In December, NASA held a press conference to announce that a bacteria discovered in a salty California lake appeared to use arsenic in its DNA. But the findings ran into criticism right from the start, and now the journal Science has published the critiques of the work, as well as a response from the team that did the original work.

It is unusual for a journal to publish direct critiques this way; usually it might publish letters to the editor or even full-on research papers by other scientists supporting or refuting the work.

Researchers Felisa Wolfe-Simon of NASA's Astrobiology Institute published their discovery in Science on Dec. 2. In her paper, she said she found a bacteria in California's Mono Lake, called GFAJ-1, that could and use arsenic in place of phosphorous to build DNA and other molecules.

All life on earth is made up of six basic chemicals: carbon, hydrogen, oxygen, nitrogen, sulfur and phosphorous.

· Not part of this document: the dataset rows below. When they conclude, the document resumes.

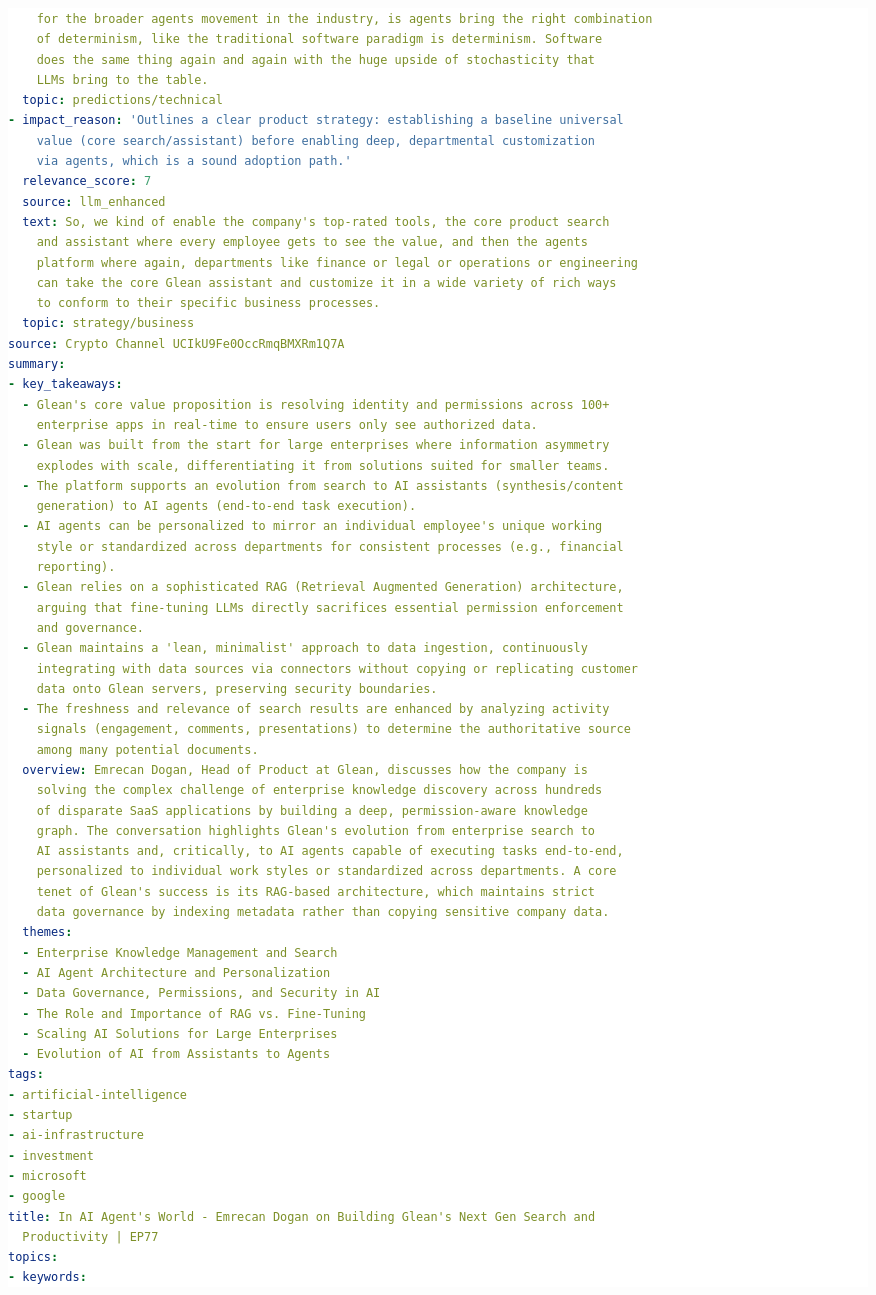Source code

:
 ```yaml
    for the broader agents movement in the industry, is agents bring the right combination
    of determinism, like the traditional software paradigm is determinism. Software
    does the same thing again and again with the huge upside of stochasticity that
    LLMs bring to the table.
  topic: predictions/technical
- impact_reason: 'Outlines a clear product strategy: establishing a baseline universal
    value (core search/assistant) before enabling deep, departmental customization
    via agents, which is a sound adoption path.'
  relevance_score: 7
  source: llm_enhanced
  text: So, we kind of enable the company's top-rated tools, the core product search
    and assistant where every employee gets to see the value, and then the agents
    platform where again, departments like finance or legal or operations or engineering
    can take the core Glean assistant and customize it in a wide variety of rich ways
    to conform to their specific business processes.
  topic: strategy/business
source: Crypto Channel UCIkU9Fe0OccRmqBMXRm1Q7A
summary:
- key_takeaways:
  - Glean's core value proposition is resolving identity and permissions across 100+
    enterprise apps in real-time to ensure users only see authorized data.
  - Glean was built from the start for large enterprises where information asymmetry
    explodes with scale, differentiating it from solutions suited for smaller teams.
  - The platform supports an evolution from search to AI assistants (synthesis/content
    generation) to AI agents (end-to-end task execution).
  - AI agents can be personalized to mirror an individual employee's unique working
    style or standardized across departments for consistent processes (e.g., financial
    reporting).
  - Glean relies on a sophisticated RAG (Retrieval Augmented Generation) architecture,
    arguing that fine-tuning LLMs directly sacrifices essential permission enforcement
    and governance.
  - Glean maintains a 'lean, minimalist' approach to data ingestion, continuously
    integrating with data sources via connectors without copying or replicating customer
    data onto Glean servers, preserving security boundaries.
  - The freshness and relevance of search results are enhanced by analyzing activity
    signals (engagement, comments, presentations) to determine the authoritative source
    among many potential documents.
  overview: Emrecan Dogan, Head of Product at Glean, discusses how the company is
    solving the complex challenge of enterprise knowledge discovery across hundreds
    of disparate SaaS applications by building a deep, permission-aware knowledge
    graph. The conversation highlights Glean's evolution from enterprise search to
    AI assistants and, critically, to AI agents capable of executing tasks end-to-end,
    personalized to individual work styles or standardized across departments. A core
    tenet of Glean's success is its RAG-based architecture, which maintains strict
    data governance by indexing metadata rather than copying sensitive company data.
  themes:
  - Enterprise Knowledge Management and Search
  - AI Agent Architecture and Personalization
  - Data Governance, Permissions, and Security in AI
  - The Role and Importance of RAG vs. Fine-Tuning
  - Scaling AI Solutions for Large Enterprises
  - Evolution of AI from Assistants to Agents
tags:
- artificial-intelligence
- startup
- ai-infrastructure
- investment
- microsoft
- google
title: In AI Agent's World - Emrecan Dogan on Building Glean's Next Gen Search and
  Productivity | EP77
topics:
- keywords:
```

Phosphorous makes up the backbone of DNA and is vital to getting energy out of sugars and transferring energy within cells.

If Wolfe-Simon is correct then her discovery would show that life can use other chemicals beyond those six. Most scientists take it as a given that for life to exist anywhere - including on other planets-it has to contain those chemical elements.

The discovery was criticized almost immediately. Even at the press conference announcing the discovery, Steven Benner, of the Foundation for Applied Molecular Evolution in Gainesville, Fla., said he was skeptical because arsenic does not bond as strongly to other atoms at room temperature.

The critiques published by Science cover several points. Some focus on experimental design or methods. Stefan Oehler, visiting researcher at the Alexander Fleming Biomedical Sciences Research Center in Greece, wrote that while it would be very interesting if such a life form were found, Wolfe-Simon and her colleagues didn't do the experiments that would say for sure if they did by checking if the arsenic was actually incorporated into the relevant molecules such as DNA.

Another critique, for James Cotner, of the Department of Ecology at the University of Minnesota, says Wolfe-Simon's bacteria aren't that different from ones he found in other lake systems. Wolfe-Simon says in her original paper that typical bacteria need about 1-3 percent phosphorous by weight. But Cotner says he has found bacteria surviving with much less than that.

Rosemary Redfield, a professor at the University of British Columbia, has been one of the harshest critics. She says the experiment Wolfe-Simon and her team did suffers from problems with contamination. Another issue not taking certain steps to purify the DNA they extracted from the bacteria.

Wolfe-Simon, in her response, says the data from Cotner's work actually supports the argument that GFAJ-1 had unusually low levels of phosphorous. She notes that when her team cultured cells in a phosphorous-depleted but arsenic rich environment, the highest values for total phosphorous content of the cells was much less than what he found in bacterial populations. She also stood by her method of purifying the DNA.